Dr. David Jenkins, Professor für Ernährungswissenschaften an der Universität von Toronto, zeigt sich dagegen sehr zufrieden: „Ich denke, die Empfehlung bewegt sich in eine pflanzenbasierte Richtung. Das wird einige Leute verärgern, aber ich denke, das ist die Richtung, in die es gehen muss“, zitiert ihn die BBC. Wir hätten Kuhmilch im Hinblick auf die Bedeutung für die menschliche Gesundheit fälschlicherweise auf dieselbe Stufe gestellt wie Muttermilch, so der Professor, der eine pflanzenbasierte Ernährung aus ökologischen Gründen befürwortet. Veganerinnen und Veganer verweisen häufig darauf, wie befremdlich es eigentlich sei, die Muttermilch einer fremden Spezies zu trinken.

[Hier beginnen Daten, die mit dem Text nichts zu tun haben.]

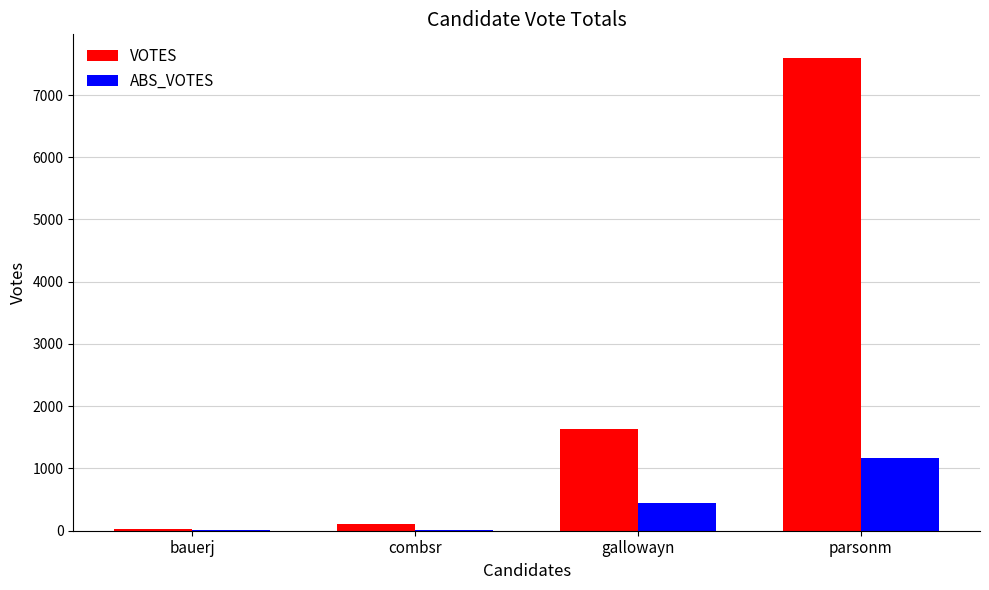

How many distinct data groups are displayed?

2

Radikal ist die Änderung nicht – aber zeitgemäß
Tatsächlich konsumieren die Kanadier bereits jetzt gesundheits- und umweltbewusster als früher: Laut der BBC geht dort seit 2009 der Milchkonsum zurück, während pflanzlicher Milchersatz immer populärer wird. Von daher sei die neue Richtlinie auch weniger Zukunftsmusik, sondern vielmehr ein zeitgemäßes Abbild des Konsumverhaltens. Auch Jenkins hält die Neuerung nicht für radikal: Dass die Menschen mehr Obst und Gemüse essen sollen, sei schließlich längst kein Geheimnis mehr.